Frst Acquisitions
The National Library of Russia possesses the outstanding collection of valuable Hebrew manuscripts, numbering about 20,000 items, which ranks amongst the best collections in the world. The first Hebrew manuscript - the Scroll of Esther, was received in 1805 among items assembled by Piotr Dubrovsky, a former Secretary at the Russian embassy in France. By the middle of the 19th century, the Imperial Public Library (now the National Library of Russia) had only six Hebrew scrolls and codices (manuscripts in a book form).

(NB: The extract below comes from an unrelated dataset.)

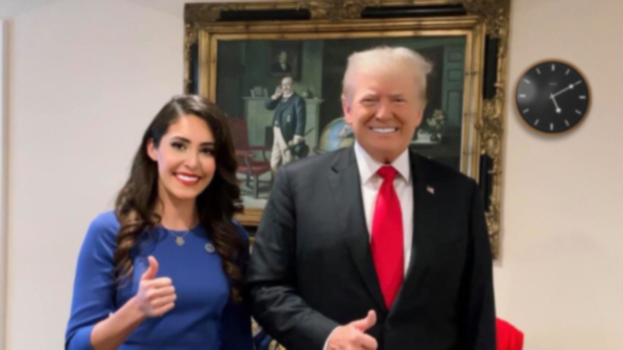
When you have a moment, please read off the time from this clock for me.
5:10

In 1858, the library acquired 30 manuscripts in Hebrew, included in the celebrated collection of the Leipzig professor Constantine Tischendorf (1815–1874), who traveled across the Middle East in 1844-1853. Money for the purchase of this precious collection which consisted mainly of ancient Biblical Greek and Oriental manuscripts were given by the Russian Emperor Alexander II. A year later, the emperor also financed Tischendorf's third trip to the East. As a result of the trip, the holdings of the library were further enriched by 29 Hebrew books, among other items. Invited to describe the Karaite works, the notable collector Abraham Firkovich discovered that ten leaves in one codex were missing and, being the happy owner of these sheets, donated them to the Library from his private collection (Fig. 24).In 1861, according to an imperial order of Alexander II, part of the library of the Hermitage, belonged to the Russian tsars, including eight Jewish manuscripts, was transferred to the Imperial Public Library. The most valuable of them is a prayer book (Siddur) dated to 1480. The manuscript decorated with gold and coloured headpieces, vegetable and zoomorphic ornaments was created in Germany. This was the first Jewish illuminated codex in the Public Library. Along with it, finely decorated odes presented to the emperors Nicholas I (Fig. 28) and Alexander II came in the library.